Instructions to follow >> Rewrite the items starting at the very first line and ending at the line with "family: Aphididae", putting "division" wherever "phylum" appears and keeping everything else the same. Return only those lines.

Data supplied >>

━━━

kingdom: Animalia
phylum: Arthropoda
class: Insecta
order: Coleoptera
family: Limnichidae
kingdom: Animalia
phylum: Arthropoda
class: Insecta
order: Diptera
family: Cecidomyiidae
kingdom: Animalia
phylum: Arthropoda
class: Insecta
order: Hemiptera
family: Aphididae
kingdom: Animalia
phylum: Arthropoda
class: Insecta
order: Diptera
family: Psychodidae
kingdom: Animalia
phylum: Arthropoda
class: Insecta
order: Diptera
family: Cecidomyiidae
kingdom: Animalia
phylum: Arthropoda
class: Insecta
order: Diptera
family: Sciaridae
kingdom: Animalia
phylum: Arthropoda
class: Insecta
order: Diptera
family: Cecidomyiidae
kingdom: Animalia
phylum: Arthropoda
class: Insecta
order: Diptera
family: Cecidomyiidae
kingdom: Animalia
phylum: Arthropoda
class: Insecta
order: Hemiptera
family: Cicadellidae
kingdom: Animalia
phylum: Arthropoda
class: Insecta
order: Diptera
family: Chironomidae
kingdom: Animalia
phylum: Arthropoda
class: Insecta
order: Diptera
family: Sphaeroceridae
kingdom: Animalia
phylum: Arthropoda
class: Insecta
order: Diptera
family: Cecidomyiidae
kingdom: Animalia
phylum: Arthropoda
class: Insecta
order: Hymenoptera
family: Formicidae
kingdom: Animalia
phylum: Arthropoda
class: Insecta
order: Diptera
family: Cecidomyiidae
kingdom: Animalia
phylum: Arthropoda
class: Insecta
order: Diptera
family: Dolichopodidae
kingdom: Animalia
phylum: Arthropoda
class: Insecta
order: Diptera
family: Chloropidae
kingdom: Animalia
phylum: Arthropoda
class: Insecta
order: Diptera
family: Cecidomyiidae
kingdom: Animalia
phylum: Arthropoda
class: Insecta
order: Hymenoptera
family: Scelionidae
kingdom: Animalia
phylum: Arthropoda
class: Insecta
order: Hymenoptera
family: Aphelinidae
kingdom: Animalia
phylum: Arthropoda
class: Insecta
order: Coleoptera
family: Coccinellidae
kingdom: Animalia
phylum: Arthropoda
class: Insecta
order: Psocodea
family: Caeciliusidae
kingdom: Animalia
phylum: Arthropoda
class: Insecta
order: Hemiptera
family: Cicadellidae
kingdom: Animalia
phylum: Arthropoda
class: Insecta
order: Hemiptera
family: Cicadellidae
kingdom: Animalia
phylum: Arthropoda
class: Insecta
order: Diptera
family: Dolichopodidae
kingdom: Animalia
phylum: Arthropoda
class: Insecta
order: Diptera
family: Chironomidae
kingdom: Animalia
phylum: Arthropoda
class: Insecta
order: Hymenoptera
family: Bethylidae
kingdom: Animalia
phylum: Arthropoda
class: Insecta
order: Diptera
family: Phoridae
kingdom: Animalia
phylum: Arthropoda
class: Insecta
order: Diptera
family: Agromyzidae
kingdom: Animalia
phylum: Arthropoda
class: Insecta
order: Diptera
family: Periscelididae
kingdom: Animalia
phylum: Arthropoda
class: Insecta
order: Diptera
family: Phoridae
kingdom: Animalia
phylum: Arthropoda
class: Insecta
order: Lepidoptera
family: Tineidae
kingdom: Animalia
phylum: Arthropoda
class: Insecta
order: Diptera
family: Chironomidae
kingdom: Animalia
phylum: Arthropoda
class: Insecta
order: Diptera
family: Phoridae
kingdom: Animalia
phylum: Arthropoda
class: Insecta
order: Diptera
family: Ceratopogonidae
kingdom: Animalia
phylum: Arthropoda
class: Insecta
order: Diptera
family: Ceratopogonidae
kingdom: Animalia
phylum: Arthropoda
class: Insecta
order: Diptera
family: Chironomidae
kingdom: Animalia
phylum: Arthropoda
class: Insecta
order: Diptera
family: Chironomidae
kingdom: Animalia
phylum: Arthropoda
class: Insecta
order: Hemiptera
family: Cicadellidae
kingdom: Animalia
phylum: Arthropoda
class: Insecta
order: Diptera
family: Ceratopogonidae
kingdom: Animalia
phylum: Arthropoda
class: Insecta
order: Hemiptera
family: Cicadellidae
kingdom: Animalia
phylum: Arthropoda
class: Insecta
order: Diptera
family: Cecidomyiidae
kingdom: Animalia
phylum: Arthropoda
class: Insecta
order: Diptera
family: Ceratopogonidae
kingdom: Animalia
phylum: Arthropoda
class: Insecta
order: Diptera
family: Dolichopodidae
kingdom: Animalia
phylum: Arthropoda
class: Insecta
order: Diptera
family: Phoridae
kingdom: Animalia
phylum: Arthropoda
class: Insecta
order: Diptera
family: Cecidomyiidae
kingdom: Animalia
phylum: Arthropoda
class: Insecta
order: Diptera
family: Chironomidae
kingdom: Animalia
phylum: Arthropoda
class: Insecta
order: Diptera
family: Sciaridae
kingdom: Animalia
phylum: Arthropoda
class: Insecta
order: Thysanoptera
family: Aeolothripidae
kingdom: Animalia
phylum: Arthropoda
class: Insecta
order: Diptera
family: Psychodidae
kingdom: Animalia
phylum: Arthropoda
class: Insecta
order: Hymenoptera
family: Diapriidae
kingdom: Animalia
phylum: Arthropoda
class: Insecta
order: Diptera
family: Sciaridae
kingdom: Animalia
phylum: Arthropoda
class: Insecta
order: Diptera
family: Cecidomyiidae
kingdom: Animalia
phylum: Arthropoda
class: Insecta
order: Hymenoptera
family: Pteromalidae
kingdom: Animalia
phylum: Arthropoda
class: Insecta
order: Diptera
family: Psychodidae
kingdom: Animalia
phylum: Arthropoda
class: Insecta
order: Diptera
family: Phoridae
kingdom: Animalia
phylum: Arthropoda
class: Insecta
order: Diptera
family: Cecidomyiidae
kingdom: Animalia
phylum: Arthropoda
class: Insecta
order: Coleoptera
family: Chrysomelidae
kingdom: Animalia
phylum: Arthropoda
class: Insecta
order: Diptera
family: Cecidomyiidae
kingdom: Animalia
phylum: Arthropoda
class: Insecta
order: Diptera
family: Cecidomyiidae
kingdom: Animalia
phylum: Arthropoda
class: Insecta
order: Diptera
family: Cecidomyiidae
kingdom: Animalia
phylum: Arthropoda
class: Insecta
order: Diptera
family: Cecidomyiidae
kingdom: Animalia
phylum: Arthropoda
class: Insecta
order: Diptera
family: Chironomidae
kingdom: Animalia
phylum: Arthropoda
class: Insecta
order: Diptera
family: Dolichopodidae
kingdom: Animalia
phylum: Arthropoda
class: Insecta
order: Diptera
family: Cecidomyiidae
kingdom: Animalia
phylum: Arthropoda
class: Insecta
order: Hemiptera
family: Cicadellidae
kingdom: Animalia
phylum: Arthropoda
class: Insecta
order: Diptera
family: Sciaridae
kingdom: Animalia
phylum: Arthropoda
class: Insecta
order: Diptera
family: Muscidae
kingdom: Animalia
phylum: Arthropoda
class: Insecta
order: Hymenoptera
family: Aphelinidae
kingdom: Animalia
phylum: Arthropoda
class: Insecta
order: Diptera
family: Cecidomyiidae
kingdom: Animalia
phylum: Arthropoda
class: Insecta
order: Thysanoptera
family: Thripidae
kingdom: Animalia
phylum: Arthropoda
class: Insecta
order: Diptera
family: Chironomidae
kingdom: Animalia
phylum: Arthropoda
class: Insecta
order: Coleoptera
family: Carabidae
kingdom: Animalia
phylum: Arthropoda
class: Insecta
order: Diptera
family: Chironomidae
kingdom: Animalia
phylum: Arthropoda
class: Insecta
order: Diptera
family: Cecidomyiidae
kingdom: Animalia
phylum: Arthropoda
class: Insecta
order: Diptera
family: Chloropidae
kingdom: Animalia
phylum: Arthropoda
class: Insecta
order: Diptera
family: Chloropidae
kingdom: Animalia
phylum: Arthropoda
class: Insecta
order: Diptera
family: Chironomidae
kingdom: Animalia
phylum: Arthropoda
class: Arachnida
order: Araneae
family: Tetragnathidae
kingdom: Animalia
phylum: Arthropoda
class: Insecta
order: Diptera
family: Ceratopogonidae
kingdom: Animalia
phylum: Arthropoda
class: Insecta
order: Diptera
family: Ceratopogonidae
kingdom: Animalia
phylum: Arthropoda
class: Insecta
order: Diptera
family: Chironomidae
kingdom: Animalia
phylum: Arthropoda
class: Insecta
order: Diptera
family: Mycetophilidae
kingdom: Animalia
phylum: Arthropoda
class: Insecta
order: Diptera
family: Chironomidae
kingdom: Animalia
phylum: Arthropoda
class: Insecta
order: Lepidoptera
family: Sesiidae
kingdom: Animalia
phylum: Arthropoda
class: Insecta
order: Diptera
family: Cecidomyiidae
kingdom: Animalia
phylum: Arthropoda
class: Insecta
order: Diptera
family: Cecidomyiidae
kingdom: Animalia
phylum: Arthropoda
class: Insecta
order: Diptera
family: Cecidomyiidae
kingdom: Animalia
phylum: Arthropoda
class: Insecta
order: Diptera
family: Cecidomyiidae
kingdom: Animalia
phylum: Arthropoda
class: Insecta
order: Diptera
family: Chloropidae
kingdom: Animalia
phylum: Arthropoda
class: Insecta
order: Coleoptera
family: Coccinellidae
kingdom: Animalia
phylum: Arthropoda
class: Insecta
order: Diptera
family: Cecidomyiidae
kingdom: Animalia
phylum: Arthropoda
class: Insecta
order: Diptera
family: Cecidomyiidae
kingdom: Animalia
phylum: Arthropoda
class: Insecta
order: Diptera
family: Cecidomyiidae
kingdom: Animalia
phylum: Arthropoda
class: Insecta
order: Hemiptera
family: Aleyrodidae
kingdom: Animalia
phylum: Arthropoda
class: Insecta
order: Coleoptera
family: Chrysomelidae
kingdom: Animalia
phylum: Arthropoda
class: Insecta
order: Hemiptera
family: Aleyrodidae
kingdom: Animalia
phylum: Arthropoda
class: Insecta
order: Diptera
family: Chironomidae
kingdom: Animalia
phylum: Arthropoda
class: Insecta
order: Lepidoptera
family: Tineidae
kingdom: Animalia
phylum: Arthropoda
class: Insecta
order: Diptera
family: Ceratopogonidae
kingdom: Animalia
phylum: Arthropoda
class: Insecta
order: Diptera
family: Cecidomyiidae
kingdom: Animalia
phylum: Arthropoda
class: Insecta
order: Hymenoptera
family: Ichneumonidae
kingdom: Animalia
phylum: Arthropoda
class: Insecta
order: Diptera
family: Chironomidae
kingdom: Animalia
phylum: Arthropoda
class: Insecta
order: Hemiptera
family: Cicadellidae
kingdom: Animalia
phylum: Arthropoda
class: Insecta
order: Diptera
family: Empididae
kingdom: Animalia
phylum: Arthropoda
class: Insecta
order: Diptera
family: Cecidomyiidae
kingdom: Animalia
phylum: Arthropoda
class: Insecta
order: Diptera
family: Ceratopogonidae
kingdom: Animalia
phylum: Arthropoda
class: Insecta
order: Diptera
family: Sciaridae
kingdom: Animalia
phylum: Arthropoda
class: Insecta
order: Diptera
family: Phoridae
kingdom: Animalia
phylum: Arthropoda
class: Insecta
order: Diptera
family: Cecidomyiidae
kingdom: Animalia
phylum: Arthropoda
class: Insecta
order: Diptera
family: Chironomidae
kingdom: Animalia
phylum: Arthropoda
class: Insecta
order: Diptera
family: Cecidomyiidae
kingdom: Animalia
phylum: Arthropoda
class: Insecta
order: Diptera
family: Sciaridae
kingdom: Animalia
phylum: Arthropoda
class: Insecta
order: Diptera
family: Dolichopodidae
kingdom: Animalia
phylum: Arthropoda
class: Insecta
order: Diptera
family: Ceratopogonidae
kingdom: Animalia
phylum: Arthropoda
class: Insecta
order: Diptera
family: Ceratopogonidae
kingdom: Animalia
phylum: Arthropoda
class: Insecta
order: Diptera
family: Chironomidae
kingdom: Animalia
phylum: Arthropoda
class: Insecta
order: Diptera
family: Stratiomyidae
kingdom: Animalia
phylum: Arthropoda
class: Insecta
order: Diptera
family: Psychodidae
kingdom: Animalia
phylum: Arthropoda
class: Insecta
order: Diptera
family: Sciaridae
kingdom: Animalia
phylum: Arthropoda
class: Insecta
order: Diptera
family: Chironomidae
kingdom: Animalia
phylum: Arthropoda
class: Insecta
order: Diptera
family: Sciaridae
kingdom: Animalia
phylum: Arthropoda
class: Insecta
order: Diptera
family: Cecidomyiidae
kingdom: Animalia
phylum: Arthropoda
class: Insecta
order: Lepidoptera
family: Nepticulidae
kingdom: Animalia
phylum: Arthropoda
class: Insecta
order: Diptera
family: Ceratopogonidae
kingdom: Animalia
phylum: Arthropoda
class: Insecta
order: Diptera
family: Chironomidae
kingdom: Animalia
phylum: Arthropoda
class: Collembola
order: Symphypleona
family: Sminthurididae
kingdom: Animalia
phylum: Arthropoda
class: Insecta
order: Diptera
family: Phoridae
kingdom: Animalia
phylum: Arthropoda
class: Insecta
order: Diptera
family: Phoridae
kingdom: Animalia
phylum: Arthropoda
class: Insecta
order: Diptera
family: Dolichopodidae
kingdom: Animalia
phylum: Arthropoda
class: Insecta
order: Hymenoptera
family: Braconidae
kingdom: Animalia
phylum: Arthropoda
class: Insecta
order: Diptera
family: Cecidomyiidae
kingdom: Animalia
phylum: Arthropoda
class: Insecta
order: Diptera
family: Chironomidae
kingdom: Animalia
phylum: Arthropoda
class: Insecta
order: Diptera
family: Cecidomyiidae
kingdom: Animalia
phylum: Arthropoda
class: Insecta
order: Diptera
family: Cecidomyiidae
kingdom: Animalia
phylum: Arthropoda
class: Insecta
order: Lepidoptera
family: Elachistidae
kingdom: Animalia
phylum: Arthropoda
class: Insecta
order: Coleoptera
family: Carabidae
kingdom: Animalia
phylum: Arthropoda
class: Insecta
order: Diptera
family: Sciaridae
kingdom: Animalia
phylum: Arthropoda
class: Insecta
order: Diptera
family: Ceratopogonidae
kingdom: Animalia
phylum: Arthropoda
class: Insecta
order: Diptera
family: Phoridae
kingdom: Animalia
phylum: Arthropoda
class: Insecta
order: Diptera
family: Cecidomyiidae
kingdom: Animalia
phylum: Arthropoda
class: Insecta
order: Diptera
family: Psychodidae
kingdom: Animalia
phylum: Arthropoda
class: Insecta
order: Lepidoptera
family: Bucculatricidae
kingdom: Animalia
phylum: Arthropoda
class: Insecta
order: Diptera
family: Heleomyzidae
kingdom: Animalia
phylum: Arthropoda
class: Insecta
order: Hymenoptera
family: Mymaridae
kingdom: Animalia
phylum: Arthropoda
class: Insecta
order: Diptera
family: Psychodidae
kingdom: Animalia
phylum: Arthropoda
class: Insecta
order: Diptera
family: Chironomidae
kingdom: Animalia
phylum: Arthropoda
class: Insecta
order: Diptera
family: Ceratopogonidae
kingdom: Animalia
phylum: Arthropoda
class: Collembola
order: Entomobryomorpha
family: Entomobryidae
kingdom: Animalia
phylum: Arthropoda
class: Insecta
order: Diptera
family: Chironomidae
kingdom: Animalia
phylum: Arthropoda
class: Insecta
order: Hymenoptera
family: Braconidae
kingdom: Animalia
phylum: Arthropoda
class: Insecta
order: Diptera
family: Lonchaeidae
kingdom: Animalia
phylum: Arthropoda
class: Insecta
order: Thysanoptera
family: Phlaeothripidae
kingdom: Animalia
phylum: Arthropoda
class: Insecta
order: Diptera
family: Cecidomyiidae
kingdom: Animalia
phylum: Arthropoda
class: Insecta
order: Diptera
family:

━━━

Result below >>
kingdom: Animalia
division: Arthropoda
class: Insecta
order: Coleoptera
family: Limnichidae
kingdom: Animalia
division: Arthropoda
class: Insecta
order: Diptera
family: Cecidomyiidae
kingdom: Animalia
division: Arthropoda
class: Insecta
order: Hemiptera
family: Aphididae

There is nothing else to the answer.